Bolton Council bought the Egyptian relic using grants from the National Heritage Memorial Fund and National Arts Collection Fund.

But town hall bosses discovered that the 20 inch alabaster statue was a fake last month and it has been impounded by officers from Scotland Yard.

Now the man who sold the piece of art could be forced to pay the cash he made from the sale back.

Stephen Johnson, National Heritage Memorial Fund Director, said: "We were extremely shocked to hear about this case. The National Heritage Memorial Fund has not been in this position before in its long 26-year history.

"When we give a grant, we give it for Approved Purposes, and if those purposes are not or cannot continue to be carried out, we may reclaim our grant.

"Whether we will be able to this will depend on the specific circumstances of the case. This is currently a police investigation and we are not in a position to comment further at this time."

A spokesman for the National Arts Collection Fund added: "We gave the grant to the museum to enable them to purchase the statue.
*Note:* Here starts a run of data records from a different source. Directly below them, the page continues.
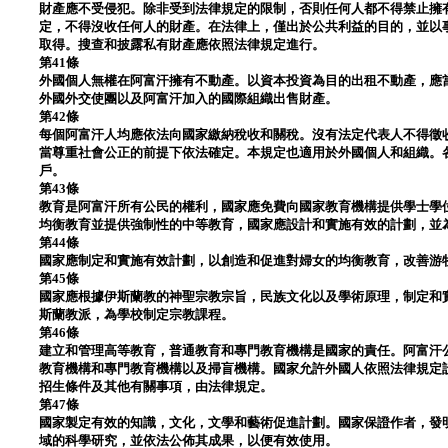
財產應不受侵犯。除非受到法律規定的限制，否則任何人都不得禁止擁
定，不得沒收任何人的財產。在法律上，僅出於公共利益的目的，並以
取得。搜查和披露私有財產應依照法律規定進行。
第41條
外國個人無權在阿富汗擁有不動產。以資本投資為目的出租不動產，應
外國外交使團以及阿富汗加入的國際組織出售財產。
第42條
每個阿富汗人均應依法向國家繳納稅收和關稅。沒有法定代表人不得徵
當尊重社會公正的前提下依法確定。本規定也適用於外國個人和組織。
戶。
第43條
教育是阿富汗所有公民的權利，國家應免費向國家教育機構提供學士學
均衡教育並提供強制性的中等教育，國家應設計和實施有效的計劃，並
第44條
國家應制定和實施有效計劃，以創造和促進對婦女的均衡教育，改善游
第45條
國家應根據伊斯蘭教的神聖宗教宗旨，民族文化以及學術原理，制定和
斯蘭教派，為學校制定宗教課程。
第46條
建立和管理高等教育，普通教育和專門教育機構是國家的責任。阿富汗
教育機構和專門教育機構以及掃盲機構。國家允許外國人依照法律規定
招生條件及其他有關事項，由法律規定。
第47條
國家製定有效的知識，文化，文學和藝術促進計劃。國家保證作者，發
域的科學研究，並依法​​公佈其成果，以便有效使用。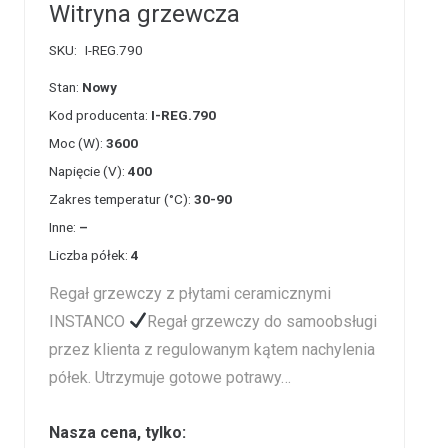
Witryna grzewcza
SKU:
I-REG.790
Stan:
Nowy
Kod producenta:
I-REG.790
Moc (W):
3600
Napięcie (V):
400
Zakres temperatur (°C):
30-90
Inne:
–
Liczba półek:
4
Regał grzewczy z płytami ceramicznymi
INSTANCO
Regał grzewczy do samoobsługi
przez klienta z regulowanym kątem nachylenia
półek. Utrzymuje gotowe potrawy…
Nasza cena, tylko: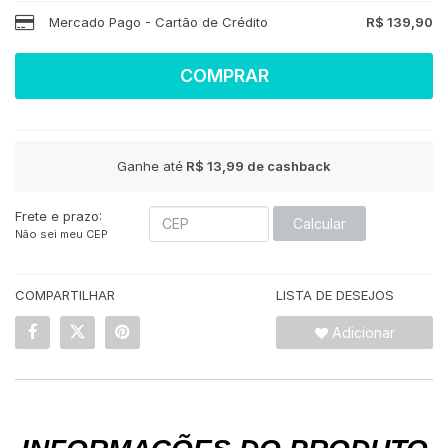
Mercado Pago - Cartão de Crédito
R$ 139,90
COMPRAR
Ganhe até
R$ 13,99
de cashback
Frete e prazo:
Calcular
Não sei meu CEP
COMPARTILHAR
LISTA DE DESEJOS
Adicionar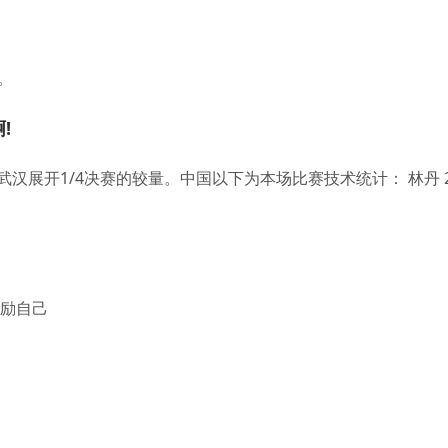
。
!
武汉展开1/4决赛的较量。中国以下为本场比赛技术统计： 林丹 2
激励自己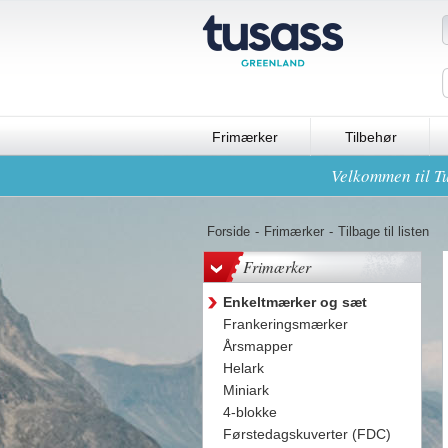
Frimærker
Tilbehør
Velkommen til Tu
Forside
-
Frimærker
-
Tilbage til listen
Frimærker
Enkeltmærker og sæt
Frankeringsmærker
Årsmapper
Helark
Miniark
4-blokke
Førstedagskuverter (FDC)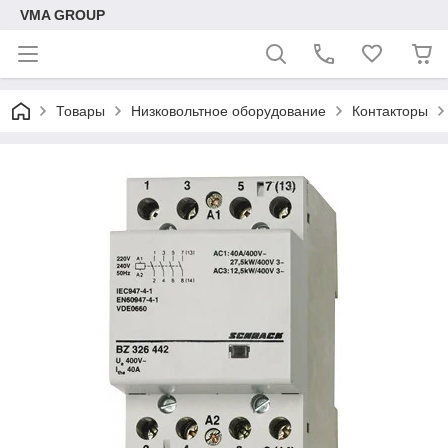
VMA GROUP
Товары
Низковольтное оборудование
Контакторы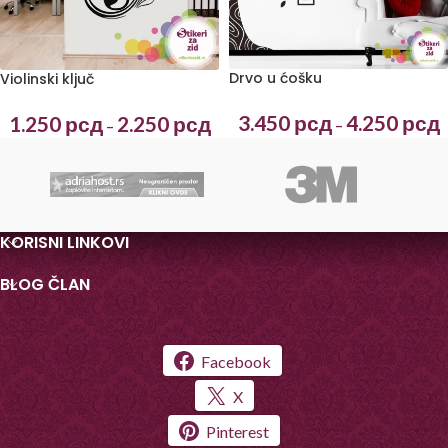
Drvo u ćošku
Violinski ključ
3.450
рсд
4.250
рсд
1.250
рсд
2.250
рсд
–
–
KORISNI LINKOVI
BLOG ČLAN
Facebook
X
Pinterest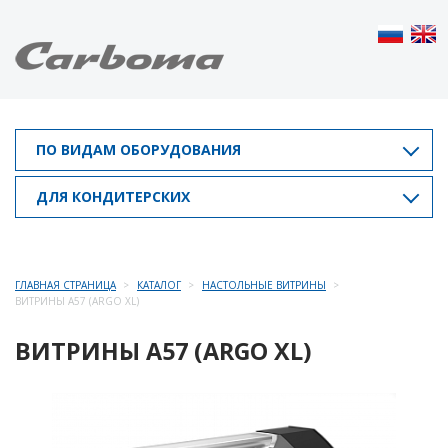
ПО ВИДАМ ОБОРУДОВАНИЯ
ДЛЯ КОНДИТЕРСКИХ
ГЛАВНАЯ СТРАНИЦА
КАТАЛОГ
НАСТОЛЬНЫЕ ВИТРИНЫ
ВИТРИНЫ A57 (ARGO XL)
ВИТРИНЫ A57 (ARGO XL)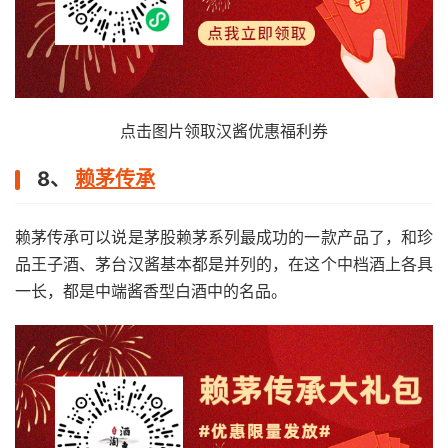
点击图片领取汉酱优惠福利券
8、
赖茅传承
赖茅传承可以说是茅股赖茅系列最成功的一款产品了，和珍
品王子酒、茅台汉酱基本都是并列的，在这个中档酒上各具
一长，都是中端酱香型白酒中的名品。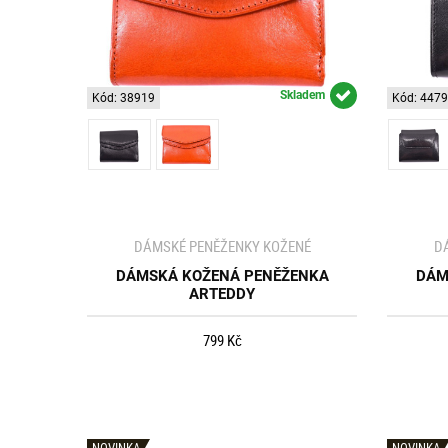
Skladem
Kód: 38919
Kód: 447
DÁMSKÉ PENĚŽENKY KOŽENÉ
D
DÁMSKÁ KOŽENÁ PENĚŽENKA
DÁM
ARTEDDY
799 Kč
NOVINKA
NOVINKA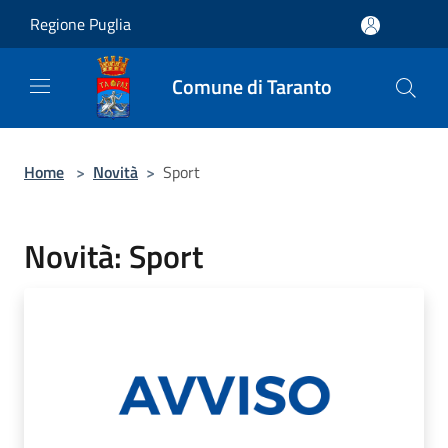
Salta al contenuto principale
Regione Puglia
Comune di Taranto
Home
>
Novità
>
Sport
Novità: Sport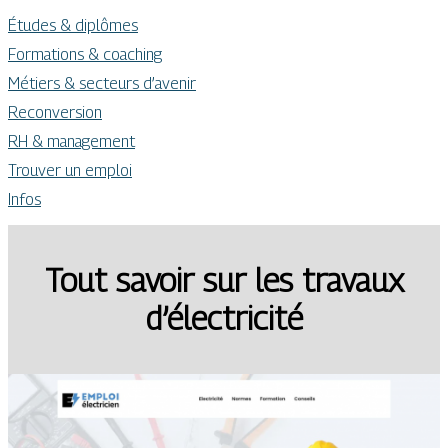
Études & diplômes
Formations & coaching
Métiers & secteurs d’avenir
Reconversion
RH & management
Trouver un emploi
Infos
Tout savoir sur les travaux
d’électricité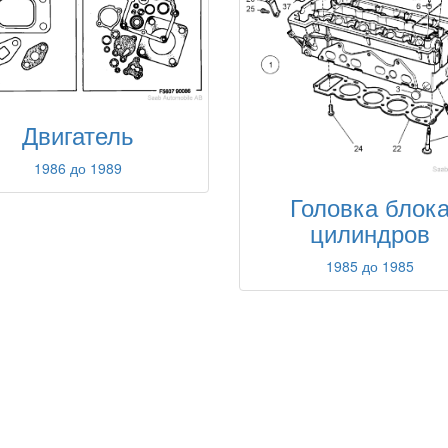
Двигатель
1986 до 1989
Головка блок
цилиндров
1985 до 1985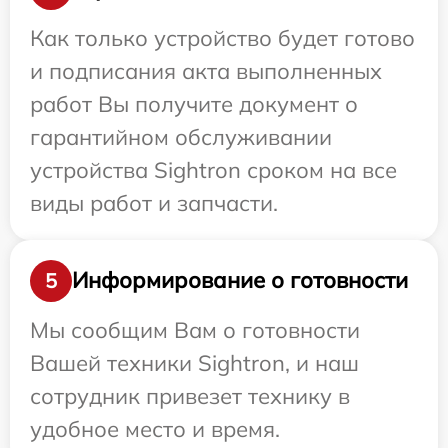
Как только устройство будет готово
и подписания акта выполненных
работ Вы получите документ о
гарантийном обслуживании
устройства Sightron сроком на все
виды работ и запчасти.
Информирование о готовности
5
Мы сообщим Вам о готовности
Вашей техники Sightron, и наш
сотрудник привезет технику в
удобное место и время.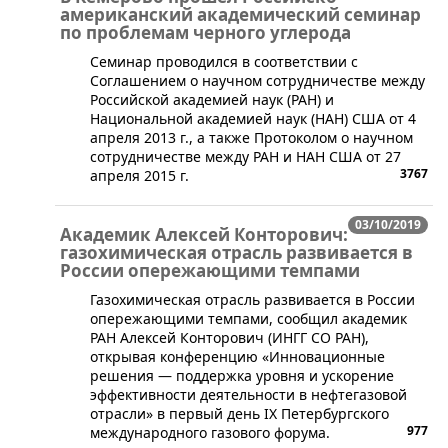
американский академический семинар
по проблемам черного углерода
​Семинар проводился в соответствии с
Соглашением о научном сотрудничестве между
Российской академией наук (РАН) и
Национальной академией наук (НАН) США от 4
апреля 2013 г., а также Протоколом о научном
сотрудничестве между РАН и НАН США от 27
3767
апреля 2015 г.
03/10/2019
Академик Алексей Конторович:
газохимическая отрасль развивается в
России опережающими темпами
​Газохимическая отрасль развивается в России
опережающими темпами, сообщил академик
РАН Алексей Конторович (ИНГГ СО РАН),
открывая конференцию «Инновационные
решения — поддержка уровня и ускорение
эффективности деятельности в нефтегазовой
отрасли» в первый день IX Петербургского
977
международного газового форума.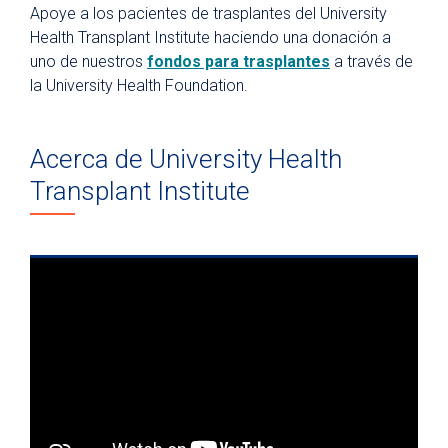
Apoye a los pacientes de trasplantes del University
Health Transplant Institute haciendo una donación a
uno de nuestros
fondos para trasplantes
a través de
la University Health Foundation.
Acerca de University Health
Transplant Institute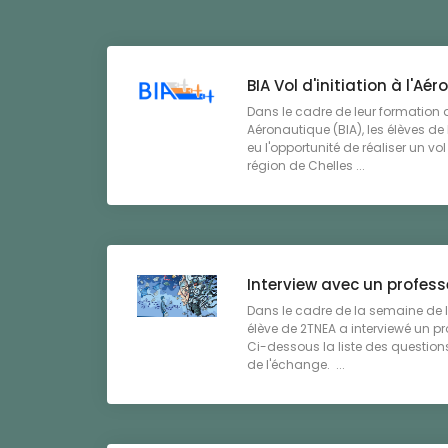
BIA Vol d'initiation à l'Aé
Dans le cadre de leur formation a
Aéronautique (BIA), les élèves de
eu l'opportunité de réaliser un vol 
région de Chelles ...
Interview avec un profess
Dans le cadre de la semaine de 
élève de 2TNEA a interviewé un pr
Ci-dessous la liste des questions
de l'échange. ...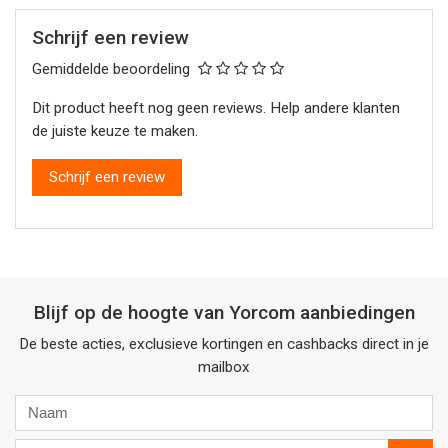
Schrijf een review
Gemiddelde beoordeling
Dit product heeft nog geen reviews. Help andere klanten
de juiste keuze te maken.
Schrijf een review
Blijf op de hoogte van Yorcom aanbiedingen
De beste acties, exclusieve kortingen en cashbacks direct in je
mailbox
Naam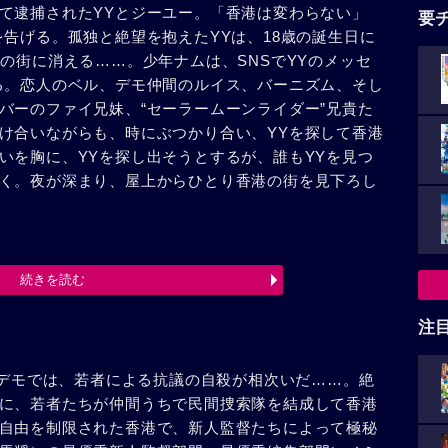
て逮捕されたYYとジーユー。「香港は変わらない」
要
を告げる。孤独と絶望を抱えたYYは、18歳の誕生日に
の街に消える……。少年ナムは、SNSでYYのメッセ
る。恋人のベル、デモ仲間のルイス、バーニズム、そし
バーのファイ兄妹、“セーラームーンライダー”兄貴た
け合いながらも、時にぶつかり合い、YYを探して香港
いを胸に、YYを探し出そうとするが、誰もYYを見つ
く。夜が深まり、屋上からひとり香港の街を見下ろし
続きを読む
注
化デモでは、若者による抗議の自殺が相次いだ……。絶
に、若者たちが仲間うちで民間捜索隊を結成して香港
自由を制限された香港で、新人監督たちによって極秘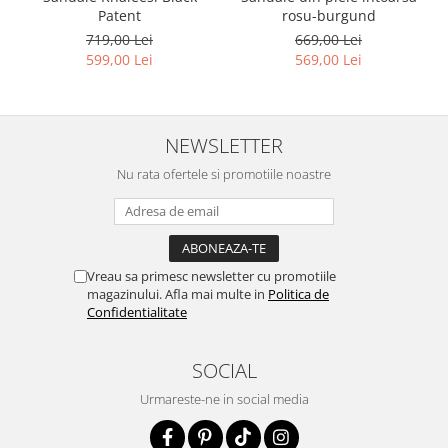
Patent
rosu-burgund
719,00 Lei
669,00 Lei
599,00 Lei
569,00 Lei
NEWSLETTER
Nu rata ofertele si promotiile noastre
Vreau sa primesc newsletter cu promotiile
magazinului. Afla mai multe in
Politica de
Confidentialitate
SOCIAL
Urmareste-ne in social media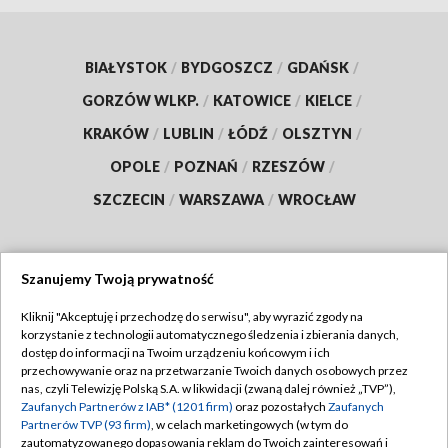
BIAŁYSTOK
/
BYDGOSZCZ
/
GDAŃSK
/
GORZÓW WLKP.
/
KATOWICE
/
KIELCE
/
KRAKÓW
/
LUBLIN
/
ŁÓDŹ
/
OLSZTYN
/
OPOLE
/
POZNAŃ
/
RZESZÓW
/
SZCZECIN
/
WARSZAWA
/
WROCŁAW
Szanujemy Twoją prywatność
Dołącz do nas:
Kliknij "Akceptuję i przechodzę do serwisu", aby wyrazić zgody na
korzystanie z technologii automatycznego śledzenia i zbierania danych,
TVP
dostęp do informacji na Twoim urządzeniu końcowym i ich
Abonament TVP
przechowywanie oraz na przetwarzanie Twoich danych osobowych przez
Regulamin TVP
nas, czyli Telewizję Polską S.A. w likwidacji (zwaną dalej również „TVP”),
Emisja w TVP
Zaufanych Partnerów z IAB* (1201 firm)
oraz pozostałych
Zaufanych
Polityka prywatności
Partnerów TVP (93 firm)
, w celach marketingowych (w tym do
Centrum informacji TVP
Moje zgody
zautomatyzowanego dopasowania reklam do Twoich zainteresowań i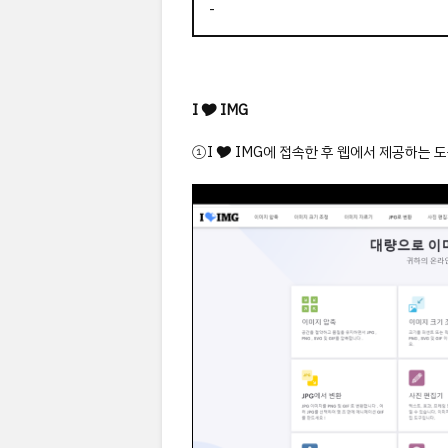
-
I 🎔 IMG
①I 🎔 IMG에 접속한 후 웹에서 제공하는 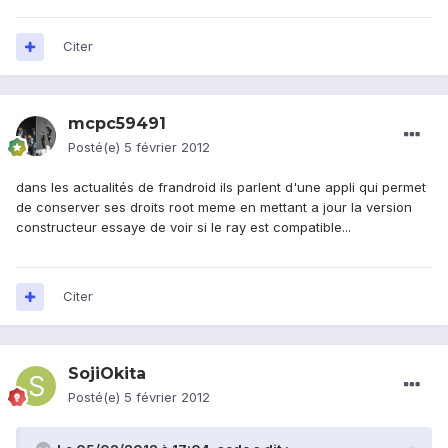
Citer
mcpc59491
Posté(e)
5 février 2012
dans les actualités de frandroid ils parlent d'une appli qui permet
de conserver ses droits root meme en mettant a jour la version
constructeur essaye de voir si le ray est compatible...
Citer
SojiOkita
Posté(e)
5 février 2012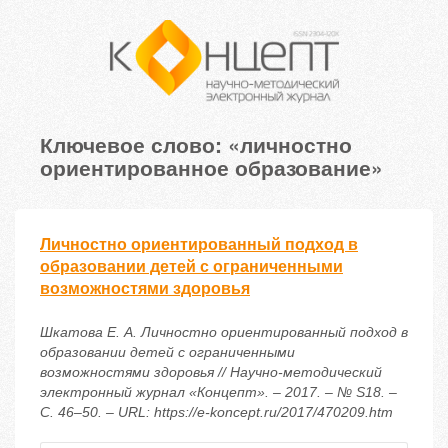
Ключевое слово: «личностно
ориентированное образование»
Личностно ориентированный подход в
образовании детей с ограниченными
возможностями здоровья
Шкатова Е. А. Личностно ориентированный подход в
образовании детей с ограниченными
возможностями здоровья // Научно-методический
электронный журнал «Концепт». – 2017. – № S18. –
С. 46–50. – URL: https://e-koncept.ru/2017/470209.htm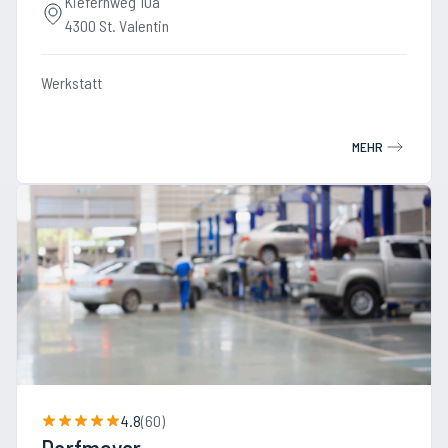
Kiefernweg 10a
4300 St. Valentin
Werkstatt
MEHR
4.8
(
60
)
We are now waiting for the outcome of the police investigation before we look at the matter further including what can be done about the money paid."

The purchase of the Amarna Princess in 2003 for £440,000 made headlines around the world.

It was thought that the sculpture dated back to 1350 BC and was a depiction of one of the daughters of the Pharaoh Akhenaten and his Queen Nefertiti, who was the mother of the legendary boy king Tutankhamun.

The previous owner of the statue, who was from Bolton, was never revealed but the local authority said at the time, that it was able to buy the Amarna Princess for well below its market value of £1 million because the owner wanted it to remain in the borough.

The National Heritage Memorial Fund paid the lion's share of the cost and awarded a grant of £360,767 to Bolton Council.

A £75,000 grant was also given by the Art Fund.

Bolton Council is carrying out an investigation into the matter after the police inquiry has been completed.

A house was raided in Bromley Cross and a workshop with equipment for making statues was discovered.

An 83-year-old man and his 46-year-old son were arrested and released on bail until May.

The Amarna Princess has been seized and is being examined by the Metropolitan Police Art and Antiques unit.

A suspicious Syrian Sculpture in the British Museum in London was also seized.